The following day went better than expected. His grandfather, aunt and cousin all arrived promptly at noon and we had a few hours of wine and cheese nibbling before dinner. I had a chance to casually speak to his aunt, grandfather and cousin, which was nice. I especially enjoyed speaking to his grandfather, who seemed to share a similar sense of humor with The Teacher’s father and The Teacher! Now I see where his goofy nature comes from.

Dinner-food wise was interesting, and here’s where our cultural differences stood out, big time.
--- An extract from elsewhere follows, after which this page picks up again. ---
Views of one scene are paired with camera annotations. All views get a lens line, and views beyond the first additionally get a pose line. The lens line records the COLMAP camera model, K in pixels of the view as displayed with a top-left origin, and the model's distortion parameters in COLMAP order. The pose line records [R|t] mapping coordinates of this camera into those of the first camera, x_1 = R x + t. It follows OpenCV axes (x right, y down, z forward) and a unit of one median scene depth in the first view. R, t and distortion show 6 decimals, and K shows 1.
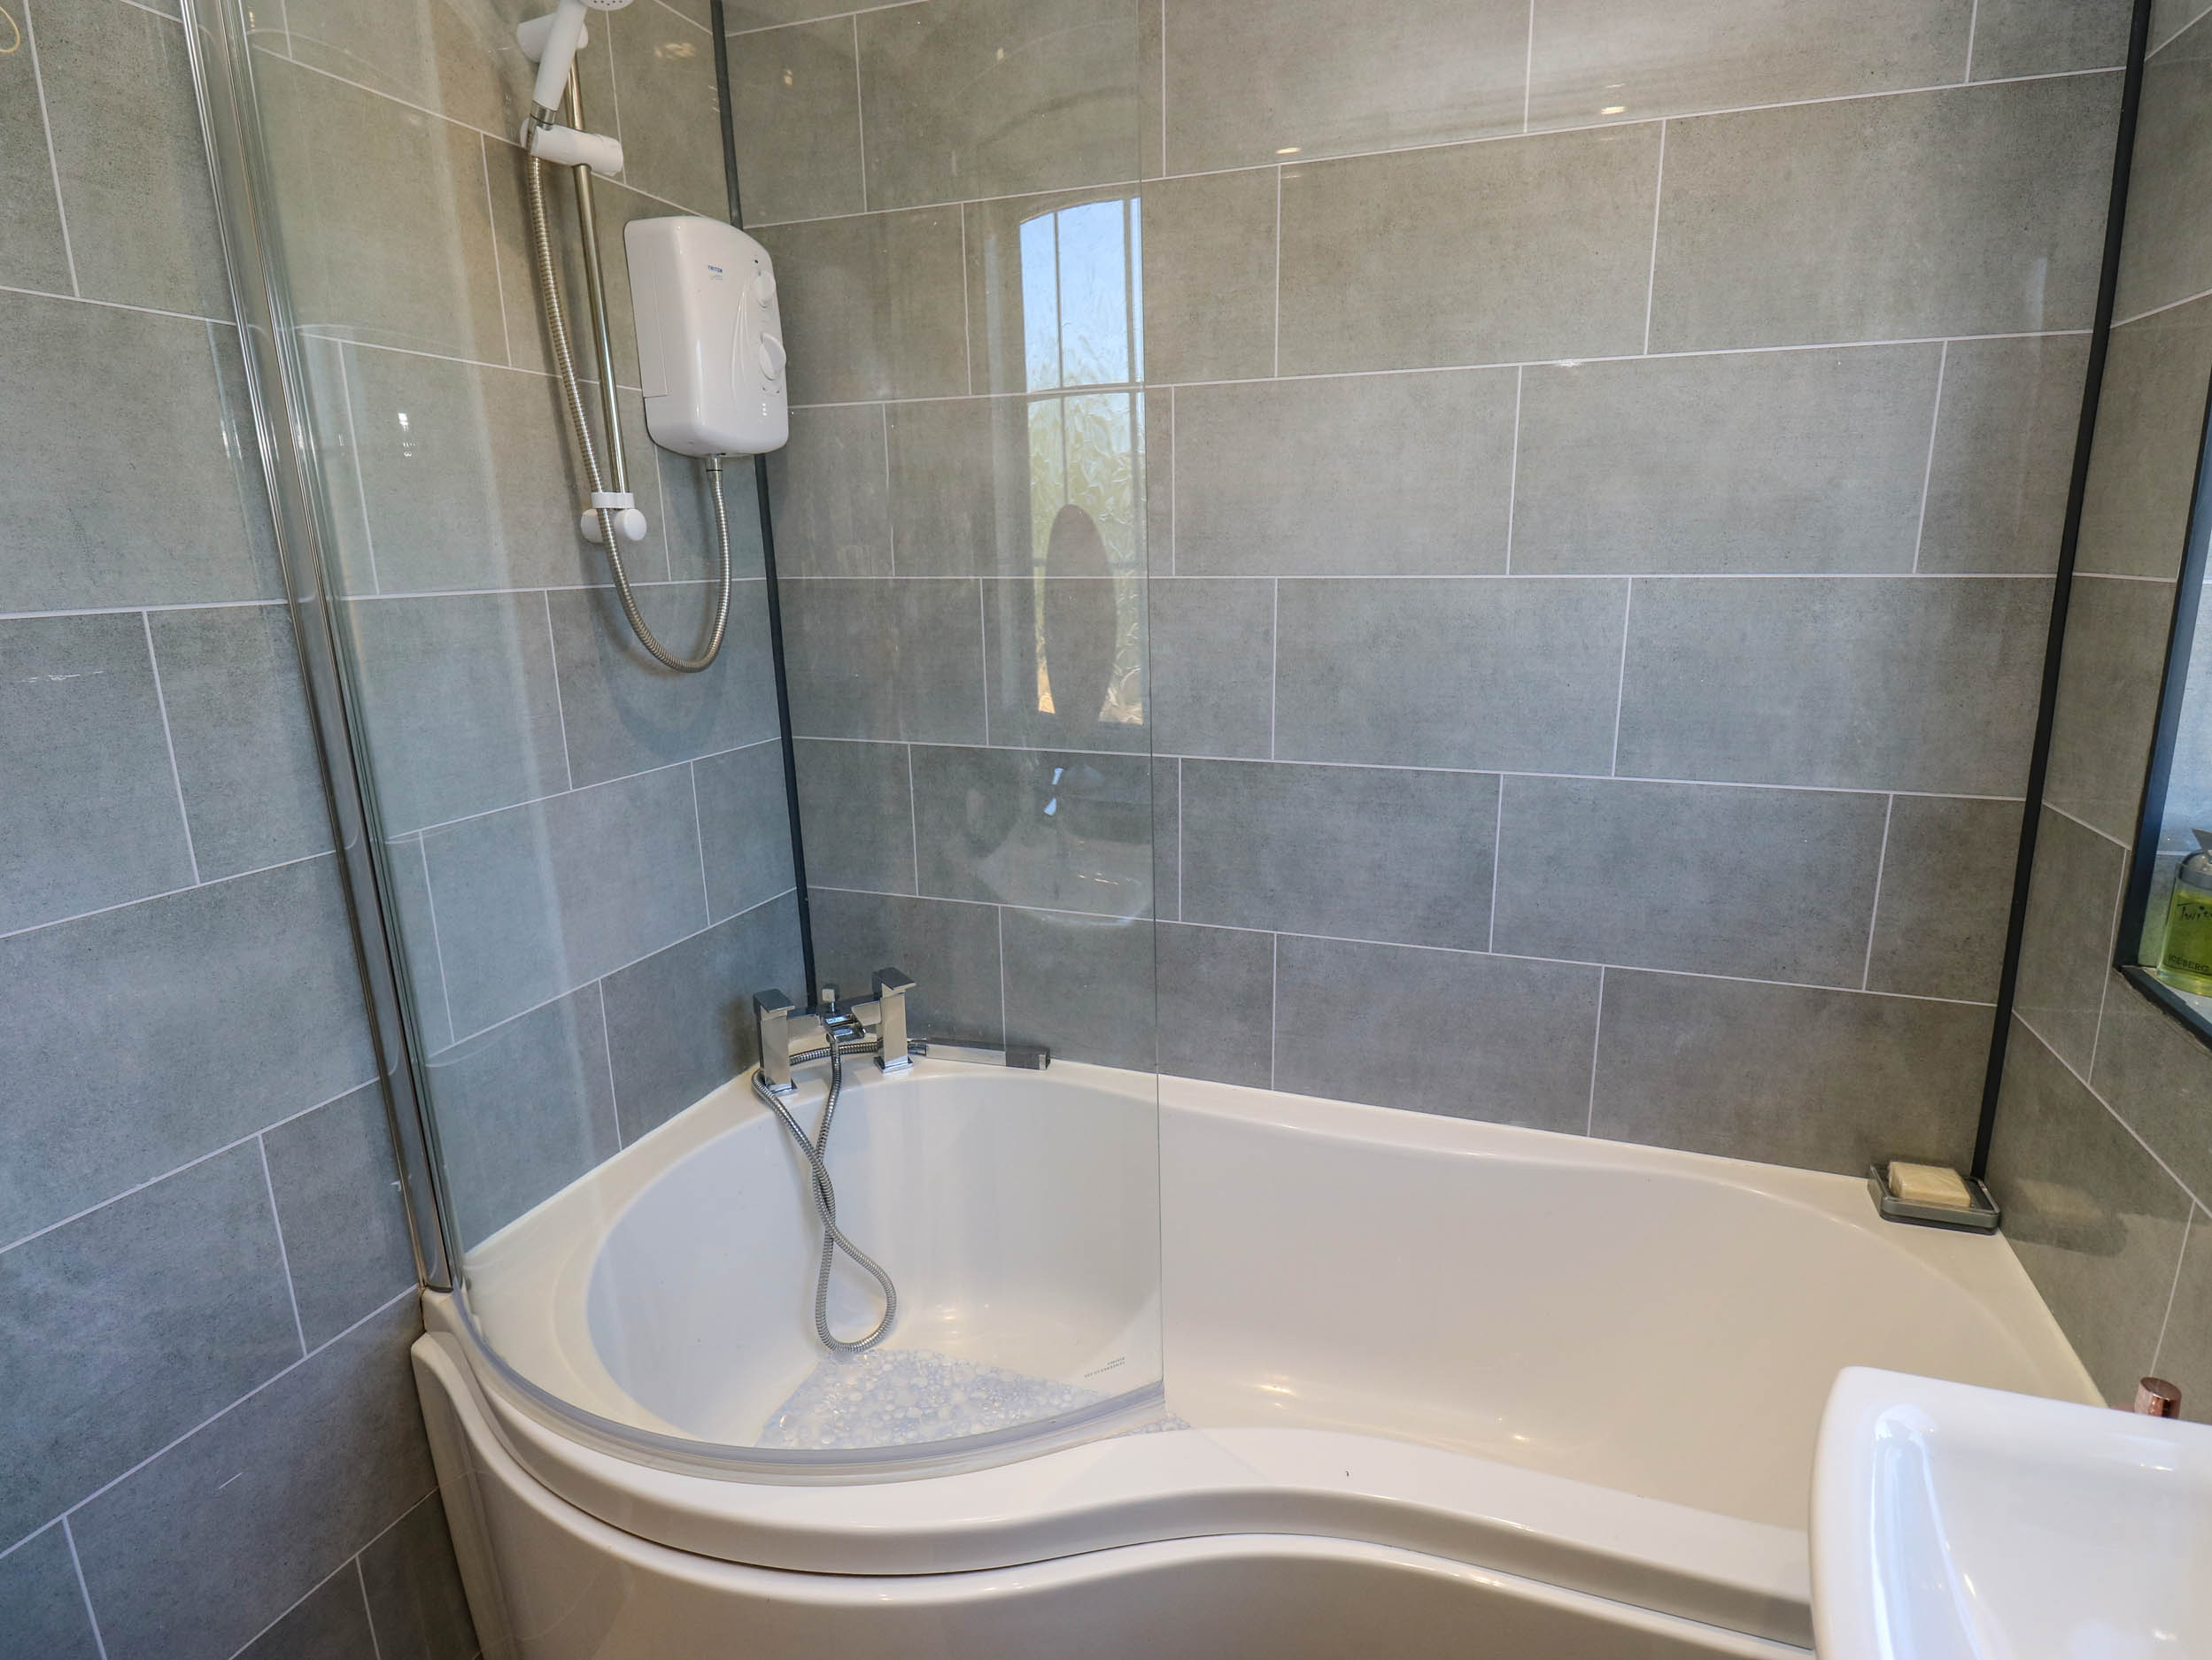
lens RADIAL K [[1167.9, 0, 1128.1], [0, 1167.9, 808.2], [0, 0, 1]] dist [0.002432, -0.014835]
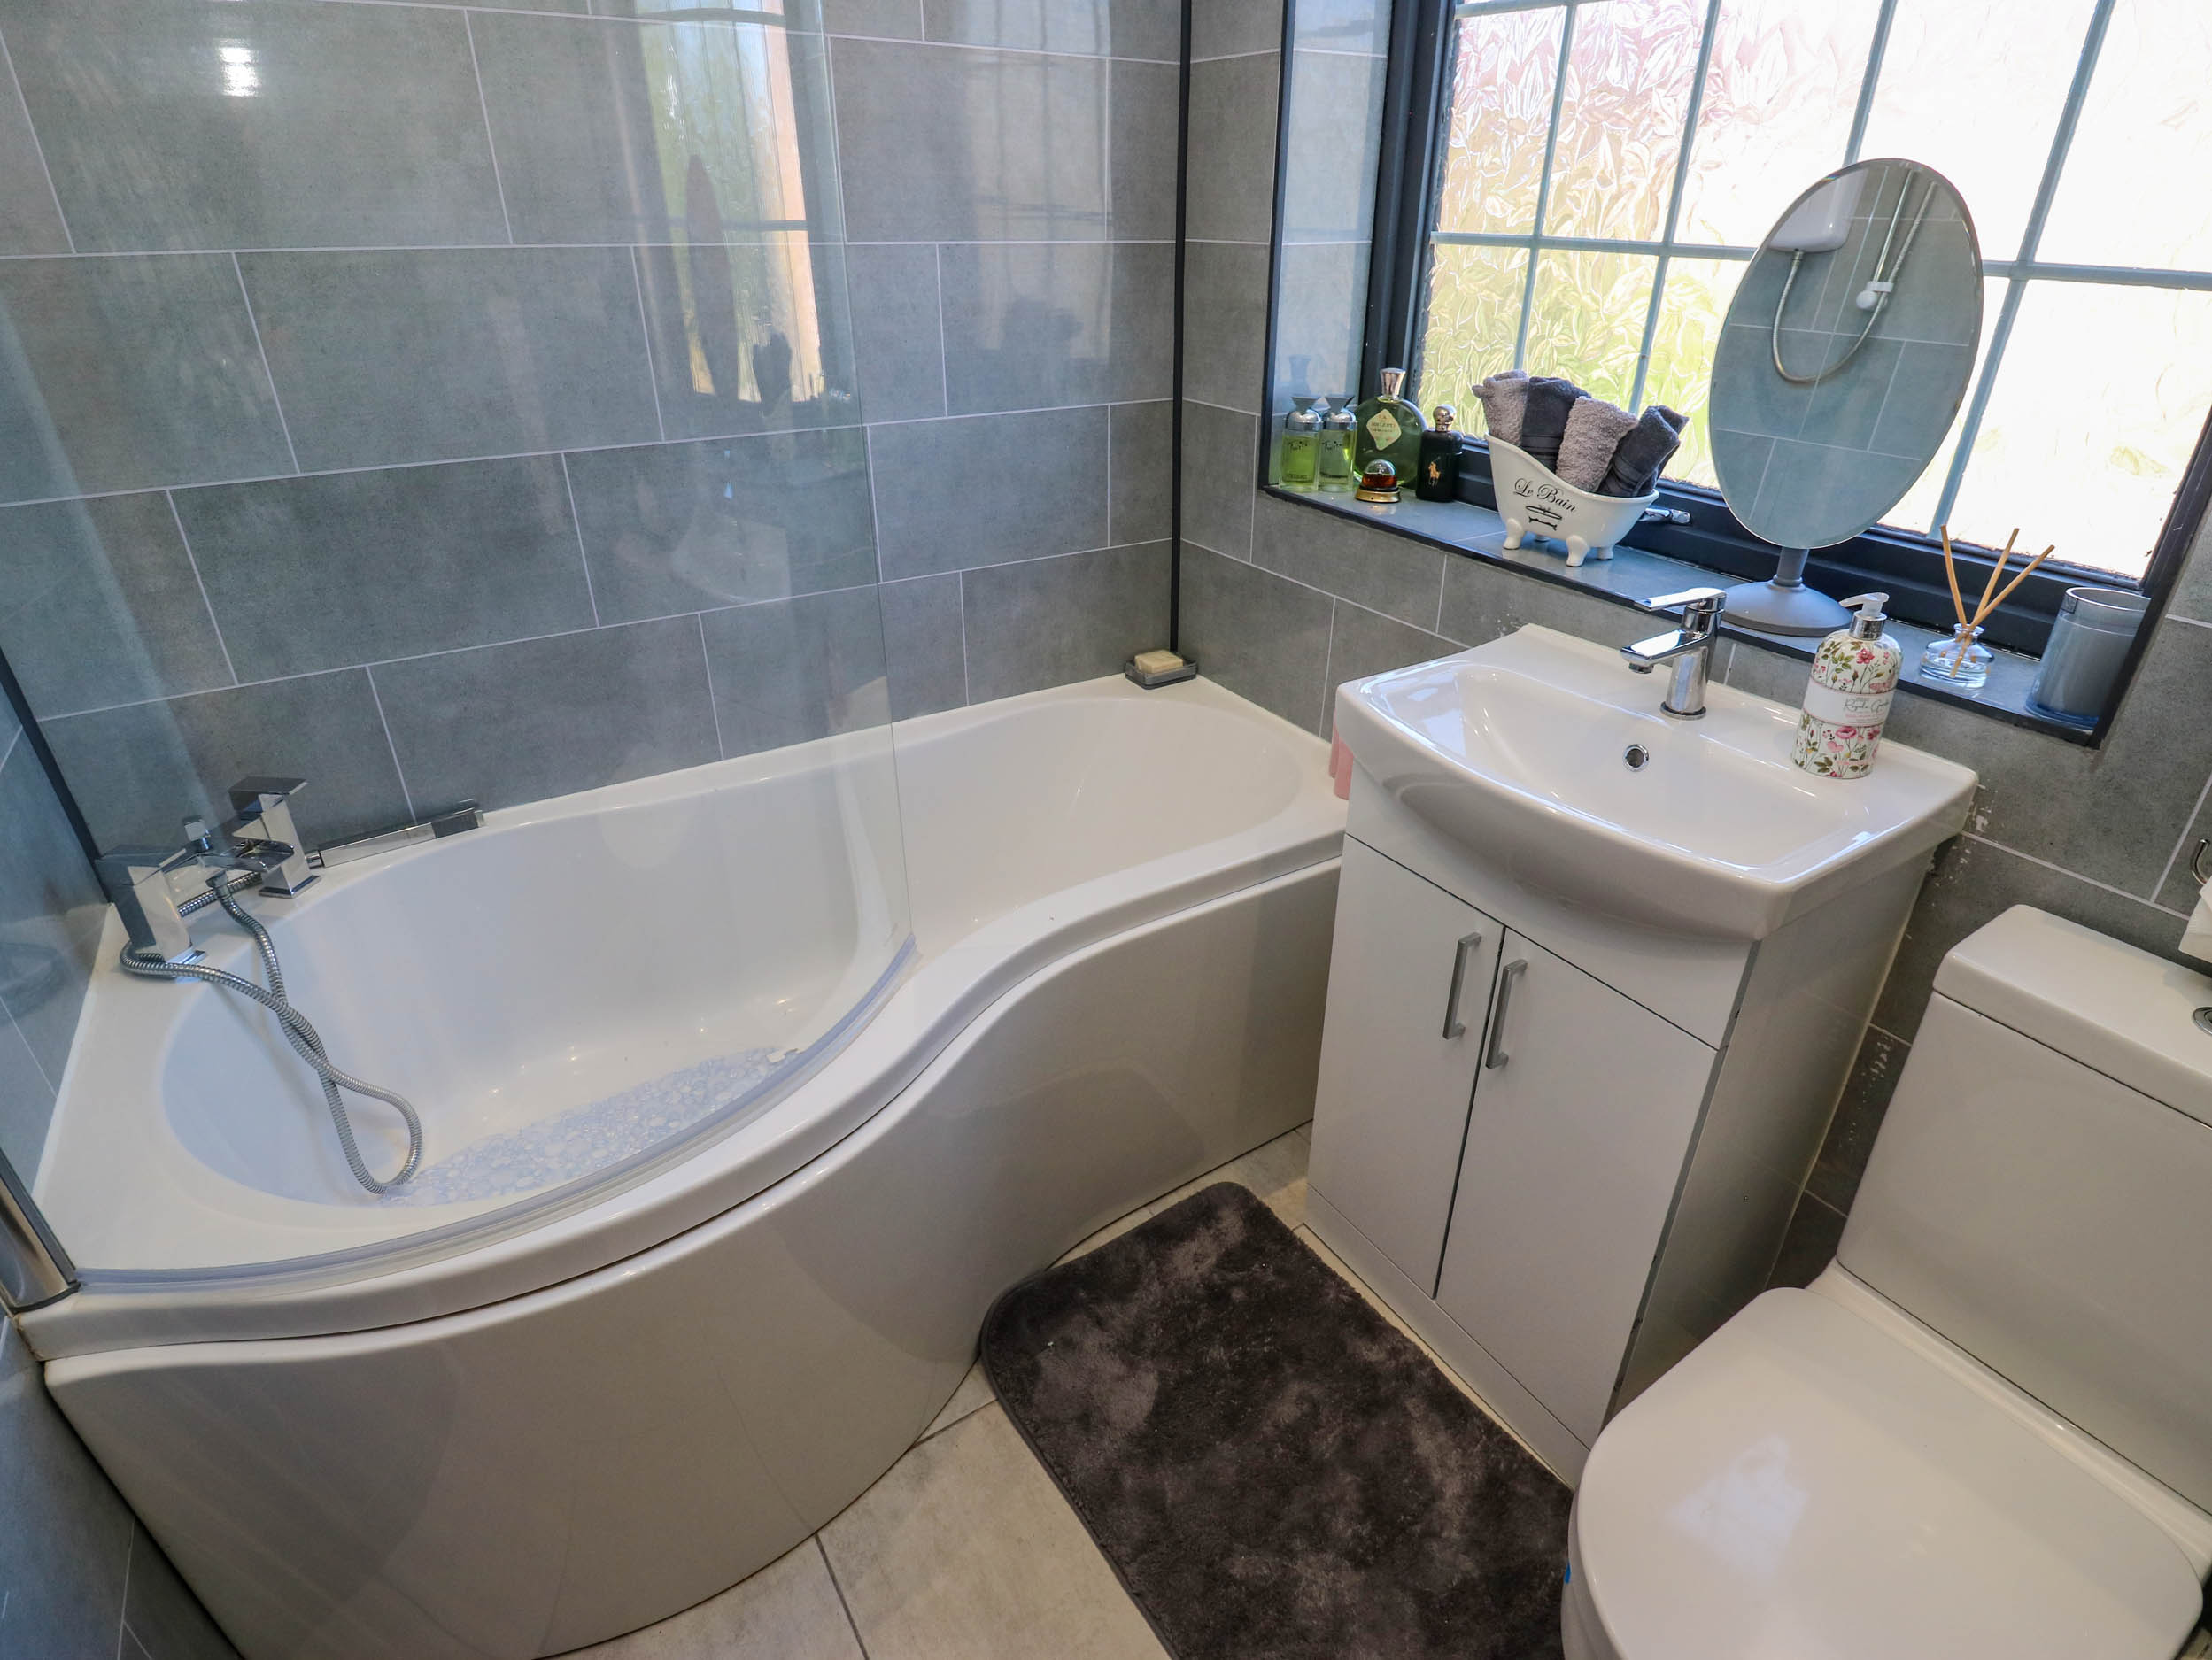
lens RADIAL K [[1167.9, 0, 1143.9], [0, 1167.9, 834.9], [0, 0, 1]] dist [0.002432, -0.014835]
pose [[0.592383, -0.363133, 0.719178, -0.549246], [0.158522, 0.927746, 0.337872, -0.000157], [-0.789907, -0.086144, 0.607146, 0.024206]]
Thanksgiving for my family has traditionally been: Turkey (maybe also a ham depending upon who decides to host), BAKED mac and cheese (the baked part is important), green bean casserole and/or greens, sweet potato casserole, HOME MADE cranberry relish (NOT the stuff out of the can), stuffing, some sort of roll and an assortment of pies (maybe cakes if someone brings one).

The Teacher’s family had the following: Turkey w/ gravy, mashed potatoes (also with gravy), I can’t remember the green veggie (maybe green beans?), carrots, mashed rutabaga?, cornbread pudding? something else that was tan/neutral color?, cranberry sauce in the SHAPE of the can And two pies: pumpkin and pecan. It wasn’t bad, just an adjustment from what my family usually has. I didn’t ask for seconds.
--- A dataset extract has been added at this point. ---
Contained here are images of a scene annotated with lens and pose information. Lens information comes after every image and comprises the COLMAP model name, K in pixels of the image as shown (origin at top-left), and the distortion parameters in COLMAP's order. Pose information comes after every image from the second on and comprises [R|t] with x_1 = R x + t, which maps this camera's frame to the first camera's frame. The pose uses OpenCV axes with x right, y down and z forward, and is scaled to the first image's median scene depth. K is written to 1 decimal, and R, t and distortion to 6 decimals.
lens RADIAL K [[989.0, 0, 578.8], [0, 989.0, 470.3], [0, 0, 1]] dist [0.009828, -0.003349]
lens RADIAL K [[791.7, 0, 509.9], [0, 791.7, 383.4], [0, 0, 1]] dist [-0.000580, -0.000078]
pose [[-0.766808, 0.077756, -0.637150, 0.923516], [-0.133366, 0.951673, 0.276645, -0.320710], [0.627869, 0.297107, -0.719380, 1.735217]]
After dinner, The Teacher got a call from his sister, who lives across the country on the west coast. From my understanding, she isn’t necessarily “estranged” from the family, just never makes it out to visit (though she does keep in touch). Somewhere along the conversation he told her how he brought along his “girl pal” to “meet the fam” and then went into some ten minute ramble about how great things had been and how happy he was (d’aww). Of course, he probably knew I could HEAR him (since I was sitting right beside of him during all of this) and eventually told me his sister said, “hello”. Like his mom, he hasn’t said a great deal about his sister (aside from what I’ve said before), though his mom did share that they were relatively close (as siblings) growing up and even shared some of the same friends (as they’re about a year and a few months apart in age).

Later on that evening after the extended family left and his dad and step mom retired to bed, we spent a few moments to ourselves goofing around and watching netflix before bed. It felt like a weight had been lifted off of my shoulders. I had done it. I managed not to completely fuck up meeting his family and to celebrate, we managed to have relatively quiet love-making much later on that night. Now, the first time this happened, it caught me by surprise because I just assumed none of that would go down out of respect for his parents, but to be honest, there’s something wildly intoxicating about it (and to his credit, he did ASK if I felt comfortable considering the environment we were in this time before proceeding). Maybe it’s the fact that we could potentially be caught with our pants down (literally) or who knows, maybe his parents know and because we’re in our 30s, they don’t care? I’m not sure if I’d be so willing to try that in my parent’s house though. Not that they’re super strict or anything, but they’re both very light sleepers.

We left to head back home the following afternoon, but not before The Teacher took me on a nice romantic walk around the water front across the street from his dad’s place.

Lake 11.23.18

Lake 2 11.23.18

On our walk, he told me more about growing up in the area and even pointed to a few houses where friends of his in the neighborhood used to live.

I have to admit that when I agreed to join the Teacher for Thanksgiving, I wasn’t quite sure what I was getting myself into, but to my surprise, everything seemed to be fine, or at least as fine has they could have been considering. His family seems mostly accepting of me, which put some of my anxiety to rest. This Thanksgiving was definitely better than last year’s.

Next on the agenda is figuring out Christmas. The Teacher has already started to coordinate when/how we plan on linking up all while attempting to spend an appropriate amount of time with our own families. Luckily, my grandfather lives about twenty minutes away from his dad’s place and that’s where my family typically spends Christmas day, so maybe something with work out with that. We’ll see.